--- BEGIN SOURCE EXTRACT ---

Despite this corporate/government conspiracy to cling desperately to the unsustainable status quo, Dagny and Rearden manage to build one railroad made of rMetal to ship Ellis Wyatt’s oil out of Colorado to the rest of the country, buying everybody more time to solve the industrial crisis.

Cyberpunk tech in a steampunk world.

On the day their track opens, Dagny and Rearden finally give in to their mutual attraction and begin an affair that wracks the unhappily married Rearden with guilt. But in the wake of their commercial success the freshly-minted lovers go on a secret road trip through the midwest to celebrate, and there, in the barren ghost towns around GM, they discover the junked prototype of a brilliant invention: a motor that could literally run on air — the static electricity in the air — solving all the world’s energy, environmental, and economic problems in one fell swoop… if it hadn’t been gutted and left for dead.

While Rearden returns home to make sure his marriage is still falling apart, our all-business Dags stays on the case of the miracle engine.

Unfortunately for Dagny's investigation, the Randverse does not have GPS.

The trail leads her to a philosophy professor slumming it as a short order cook out west. He is just one of many elites from around the country who have abruptly disappeared from the public eye in the past ten years or so — about the same time the motor was invented and GM collapsed. It is only now that the energy crisis has become severe that a hidden pattern has begun to emerge out of their mysterious absences.

--- END SOURCE EXTRACT ---
--- BEGIN INFORMATION SHOWN ---

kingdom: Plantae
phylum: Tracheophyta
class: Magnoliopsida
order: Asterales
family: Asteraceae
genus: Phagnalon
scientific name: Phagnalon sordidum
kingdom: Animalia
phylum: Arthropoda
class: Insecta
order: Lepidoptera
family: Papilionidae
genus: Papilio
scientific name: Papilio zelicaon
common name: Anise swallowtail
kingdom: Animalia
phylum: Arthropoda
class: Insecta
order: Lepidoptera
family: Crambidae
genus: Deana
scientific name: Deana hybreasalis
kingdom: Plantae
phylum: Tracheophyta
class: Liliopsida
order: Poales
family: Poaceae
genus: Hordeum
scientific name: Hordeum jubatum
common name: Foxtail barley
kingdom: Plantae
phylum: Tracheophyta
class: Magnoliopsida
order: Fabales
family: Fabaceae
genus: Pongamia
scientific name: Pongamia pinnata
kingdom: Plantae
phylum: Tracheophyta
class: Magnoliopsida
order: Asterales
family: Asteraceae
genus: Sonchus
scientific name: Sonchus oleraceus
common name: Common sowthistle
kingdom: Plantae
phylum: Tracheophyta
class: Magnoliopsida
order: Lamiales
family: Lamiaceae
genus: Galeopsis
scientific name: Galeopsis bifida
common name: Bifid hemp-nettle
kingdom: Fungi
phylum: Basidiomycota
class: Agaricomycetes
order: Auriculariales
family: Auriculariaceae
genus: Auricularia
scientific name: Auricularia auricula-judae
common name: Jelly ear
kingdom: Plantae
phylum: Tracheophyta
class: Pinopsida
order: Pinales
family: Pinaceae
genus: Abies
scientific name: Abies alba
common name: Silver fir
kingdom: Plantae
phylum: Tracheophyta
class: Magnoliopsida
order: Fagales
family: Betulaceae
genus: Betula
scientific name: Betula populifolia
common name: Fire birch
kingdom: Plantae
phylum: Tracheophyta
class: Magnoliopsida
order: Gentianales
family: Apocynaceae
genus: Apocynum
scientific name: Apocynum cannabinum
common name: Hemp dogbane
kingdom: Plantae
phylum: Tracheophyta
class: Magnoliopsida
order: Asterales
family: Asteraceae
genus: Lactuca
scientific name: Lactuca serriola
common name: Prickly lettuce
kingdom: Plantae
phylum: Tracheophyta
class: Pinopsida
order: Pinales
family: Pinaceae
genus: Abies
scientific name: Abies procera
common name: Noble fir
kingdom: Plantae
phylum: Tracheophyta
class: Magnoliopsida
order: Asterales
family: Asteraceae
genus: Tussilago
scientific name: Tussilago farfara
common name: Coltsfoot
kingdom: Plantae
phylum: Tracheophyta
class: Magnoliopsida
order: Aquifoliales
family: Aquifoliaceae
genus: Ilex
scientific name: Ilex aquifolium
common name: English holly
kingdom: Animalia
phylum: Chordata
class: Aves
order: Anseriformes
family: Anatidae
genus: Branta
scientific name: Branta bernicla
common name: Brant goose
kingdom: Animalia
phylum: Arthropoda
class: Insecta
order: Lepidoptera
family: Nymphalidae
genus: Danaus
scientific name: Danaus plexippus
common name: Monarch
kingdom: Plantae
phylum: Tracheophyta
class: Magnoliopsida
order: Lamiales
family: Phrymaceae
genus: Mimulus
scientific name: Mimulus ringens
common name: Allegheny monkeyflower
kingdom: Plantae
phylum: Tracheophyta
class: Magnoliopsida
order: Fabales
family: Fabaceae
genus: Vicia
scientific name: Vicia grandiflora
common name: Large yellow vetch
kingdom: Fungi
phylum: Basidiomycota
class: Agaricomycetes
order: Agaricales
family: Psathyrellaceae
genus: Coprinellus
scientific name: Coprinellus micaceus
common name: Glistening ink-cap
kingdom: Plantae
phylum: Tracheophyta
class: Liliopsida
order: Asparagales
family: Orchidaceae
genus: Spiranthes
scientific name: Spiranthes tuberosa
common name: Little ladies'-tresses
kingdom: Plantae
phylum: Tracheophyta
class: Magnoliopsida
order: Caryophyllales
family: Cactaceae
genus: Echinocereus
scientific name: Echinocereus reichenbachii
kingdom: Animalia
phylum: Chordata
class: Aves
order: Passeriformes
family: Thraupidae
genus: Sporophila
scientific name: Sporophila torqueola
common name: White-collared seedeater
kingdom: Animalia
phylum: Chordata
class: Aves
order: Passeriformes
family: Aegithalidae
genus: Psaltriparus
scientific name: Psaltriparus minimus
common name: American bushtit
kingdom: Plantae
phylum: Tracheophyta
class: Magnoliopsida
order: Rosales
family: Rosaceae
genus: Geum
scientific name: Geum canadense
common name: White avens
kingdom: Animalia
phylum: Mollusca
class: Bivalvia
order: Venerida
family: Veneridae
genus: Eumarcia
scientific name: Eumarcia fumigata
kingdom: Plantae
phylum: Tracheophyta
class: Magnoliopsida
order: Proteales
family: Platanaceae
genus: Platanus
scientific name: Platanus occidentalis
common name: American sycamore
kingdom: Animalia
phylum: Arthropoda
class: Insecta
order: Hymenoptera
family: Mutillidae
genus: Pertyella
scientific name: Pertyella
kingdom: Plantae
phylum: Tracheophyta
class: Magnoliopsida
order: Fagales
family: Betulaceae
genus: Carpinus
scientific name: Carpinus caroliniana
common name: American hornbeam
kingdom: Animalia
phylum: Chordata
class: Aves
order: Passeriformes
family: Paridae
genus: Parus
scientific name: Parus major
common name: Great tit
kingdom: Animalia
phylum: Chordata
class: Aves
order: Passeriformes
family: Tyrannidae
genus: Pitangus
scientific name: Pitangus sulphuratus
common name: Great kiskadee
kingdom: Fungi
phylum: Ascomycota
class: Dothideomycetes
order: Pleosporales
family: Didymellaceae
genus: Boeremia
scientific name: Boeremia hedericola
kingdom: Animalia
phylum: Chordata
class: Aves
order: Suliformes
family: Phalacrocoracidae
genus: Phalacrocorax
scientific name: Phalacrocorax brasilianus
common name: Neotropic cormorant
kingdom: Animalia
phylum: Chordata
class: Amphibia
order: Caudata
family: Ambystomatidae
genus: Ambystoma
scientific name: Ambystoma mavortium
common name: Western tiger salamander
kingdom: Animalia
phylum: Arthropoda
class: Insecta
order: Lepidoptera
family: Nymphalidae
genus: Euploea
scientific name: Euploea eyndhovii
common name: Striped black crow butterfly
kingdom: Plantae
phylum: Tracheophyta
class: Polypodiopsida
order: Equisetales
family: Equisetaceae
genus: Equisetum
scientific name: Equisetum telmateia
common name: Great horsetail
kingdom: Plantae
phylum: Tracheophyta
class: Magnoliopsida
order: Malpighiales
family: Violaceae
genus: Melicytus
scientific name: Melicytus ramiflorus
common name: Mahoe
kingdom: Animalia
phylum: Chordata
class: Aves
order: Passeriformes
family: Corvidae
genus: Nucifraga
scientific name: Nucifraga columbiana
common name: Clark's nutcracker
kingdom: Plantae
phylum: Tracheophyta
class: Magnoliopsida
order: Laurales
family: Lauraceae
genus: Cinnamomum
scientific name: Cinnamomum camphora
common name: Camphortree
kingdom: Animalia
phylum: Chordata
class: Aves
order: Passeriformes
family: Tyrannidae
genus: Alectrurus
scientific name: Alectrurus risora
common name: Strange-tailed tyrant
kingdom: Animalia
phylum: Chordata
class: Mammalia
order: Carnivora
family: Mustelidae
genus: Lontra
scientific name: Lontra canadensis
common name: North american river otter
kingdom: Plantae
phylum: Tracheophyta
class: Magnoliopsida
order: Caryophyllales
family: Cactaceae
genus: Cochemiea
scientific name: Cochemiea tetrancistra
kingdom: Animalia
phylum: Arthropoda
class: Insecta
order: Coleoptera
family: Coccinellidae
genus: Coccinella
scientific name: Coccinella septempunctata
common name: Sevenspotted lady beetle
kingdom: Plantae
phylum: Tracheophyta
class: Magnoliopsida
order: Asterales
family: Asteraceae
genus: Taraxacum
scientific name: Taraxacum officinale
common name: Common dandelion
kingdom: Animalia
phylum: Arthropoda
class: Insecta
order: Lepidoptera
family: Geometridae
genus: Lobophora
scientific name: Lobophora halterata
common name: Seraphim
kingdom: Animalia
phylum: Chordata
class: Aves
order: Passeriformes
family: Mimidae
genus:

--- END INFORMATION SHOWN ---

[PROMPT]
According to the plot summary, why does the railroad Dagny and Rearden build buy everybody more time? Answer in one to three sentences. The material comes from a separate source.

[COMPLETE ANSWER]
The rMetal railroad carries Ellis Wyatt's oil out of Colorado to the rest of the country. Moving that oil gives everybody more time to solve the industrial crisis.